L’errance est le fardeau de l’Homme lucide. Impassible face à son destin qu’il anticipe trop bien, il erre l’âme en peine, déçu du constat de la fatalité qui lui est vouée. Il sait que sa disparition ne chamboulera pas l’équilibre de l’univers, ni même l’équilibre du monde des Siens. La nature l’a animé sans ne lui demander rien d’autre que de survivre et se reproduire. Voici ce qui animera tous ses actes. Se nourrir pour survivre. Gagner de l’argent pour se nourrir. Être beau, riche, intelligent, toutes ces qualités qu’il cherchera à acquérir ne serviront qu’à élargir sa palette de choix lorsque viendra le moment de se reproduire. Si c’est un homme, sa quantité illimitée de gamètes lui fera rechercher la quantité de partenaires plutôt que la qualité. Si c’est une femme, à l’inverse, son seul gamète disponible par mois la forcera à être plus sélective, et à rechercher la qualité plutôt que la quantité. Puis lorsqu’il aura survécu suffisamment longtemps, lorsqu’il se sera suffisamment reproduit, il disparaîtra. Il ne restera de lui qu’un souvenir, qui subsistera quelques générations tout au plus. Il sait qu’il n’est rien d’autre qu’une série de réactions chimiques (fortuites ou non, cela reste à vérifier) dans un amas de cellules. Il sait que tout a une fin. Il regarde le monde s’agiter comme l’enfant observe des fourmis dans un vivarium. S’agiter sans but. Donner un sens à sa vie ? La vie n’a pas de sens. Elle est là, c’est tout. Être heureux ? Il ne conçoit même pas la définition de bonheur. Les zygomatiques qui s’activent, le cœur qui s’accélère, une sécrétion d’endorphines, rien de plus. Être utile ? Utile à quoi ? À la survie de son espèce ? Certes, en plus de survivre et se reproduire, il peut aider les autres à survivre et se reproduire. Mais la finalité est toujours la même. L’amour ? Aimer les autres ne permet que de mieux les protéger, et donc assurer leur survie, ou d’être protégé par eux, et à nouveau, assurer sa propre survie. Aimer une autre espèce que la sienne, n’est-ce pas merveilleux ? Ne plus s’assurer uniquement de la survie de sa propre espèce. L’Homme lucide est souvent un ami des bêtes.
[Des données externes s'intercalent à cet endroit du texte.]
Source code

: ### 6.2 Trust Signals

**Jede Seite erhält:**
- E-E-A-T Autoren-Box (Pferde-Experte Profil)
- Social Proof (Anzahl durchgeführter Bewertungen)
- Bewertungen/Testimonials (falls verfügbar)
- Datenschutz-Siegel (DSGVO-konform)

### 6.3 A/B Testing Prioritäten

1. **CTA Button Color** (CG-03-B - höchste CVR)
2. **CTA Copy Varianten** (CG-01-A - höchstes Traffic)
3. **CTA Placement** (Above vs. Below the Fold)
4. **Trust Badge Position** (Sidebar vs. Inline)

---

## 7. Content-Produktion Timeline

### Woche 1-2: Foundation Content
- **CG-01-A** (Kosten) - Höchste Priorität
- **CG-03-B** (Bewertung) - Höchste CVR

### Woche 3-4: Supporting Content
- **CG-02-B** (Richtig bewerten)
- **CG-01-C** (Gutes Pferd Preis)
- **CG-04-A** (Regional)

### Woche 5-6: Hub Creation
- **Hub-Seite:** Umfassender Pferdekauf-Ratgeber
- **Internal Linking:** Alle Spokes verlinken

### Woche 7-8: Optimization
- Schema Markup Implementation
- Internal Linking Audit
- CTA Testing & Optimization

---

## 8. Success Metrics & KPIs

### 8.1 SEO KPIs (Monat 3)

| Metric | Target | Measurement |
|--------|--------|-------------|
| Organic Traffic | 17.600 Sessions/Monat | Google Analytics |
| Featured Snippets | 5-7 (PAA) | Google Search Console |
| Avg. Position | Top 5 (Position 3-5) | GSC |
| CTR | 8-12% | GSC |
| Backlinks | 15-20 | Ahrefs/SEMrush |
Il se rit et plaint tout à la fois les fourmis qui s’empressent dans leur cage, sans entrapercevoir le non-sens qui anime leur dimension de fourmis. Parfois, on lui demande quel est le sens de sa vie. Parfois, pire, on lui demande ce qui le rend heureux. L’Homme lucide essaie d’expliquer, mais personne ne le comprend. D’ailleurs, lui-même a du mal à comprendre qu’on ne le comprenne pas. L’Homme lucide est qualifié de pessimiste. Mais ce n’est pas qu’il baisse les bras, simplement qu’il ne voit pas l’utilité de les lever.